Q&A with Director Oliver Stone Page 2

The changes in the third cut of Alexander are substantial. When you see the Final Cut version, you'll see there's a lot of structural change there - big structural change. And the intermission also makes a big difference, because in the old days they did have intermissions, roughly at the two-hour mark. The second half would be shorter - about an hour and a half, which is the way I structured this cut. An intermission gave you a chance to savor what you'd seen in the first half - to think about it, to talk about it, like in a theater. Then you'd go back in for the second half because you'd want to see the resolution. So it really plays to me like an old-fashioned intermission film, which I really miss.

It must have been hard to cut the film for a third time. It was a big effort, all those months of work with an editor. And it was done in the late summer [of 2006], in the editing period right during the end of World Trade Center.

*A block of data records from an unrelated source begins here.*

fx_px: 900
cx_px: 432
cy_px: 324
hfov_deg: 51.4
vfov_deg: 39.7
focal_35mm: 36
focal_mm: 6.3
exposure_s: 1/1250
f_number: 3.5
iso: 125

But it was a great, great experience just to go in quietly with an editor afterward and sit there for days on end and re-structure and finesse it. We got all the footage back - it was a million feet, you know. We added almost 40 minutes.

Beyond the restructuring, what else would you like viewers to appreciate in Alexander Revisited? Vangelis's music. One fan who's seen the film, I don't know, 20 times or something said on the Internet, "The music makes me dream." I think that was the most beautiful statement. She said it makes you dream about another world, another time.

Obviously, the film must be very important to you if you feel a need to keep reworking it. I love Alexander. It's unfortunate it had to be assassinated in this country. There was so much anger about it, like I was overstepping the bounds.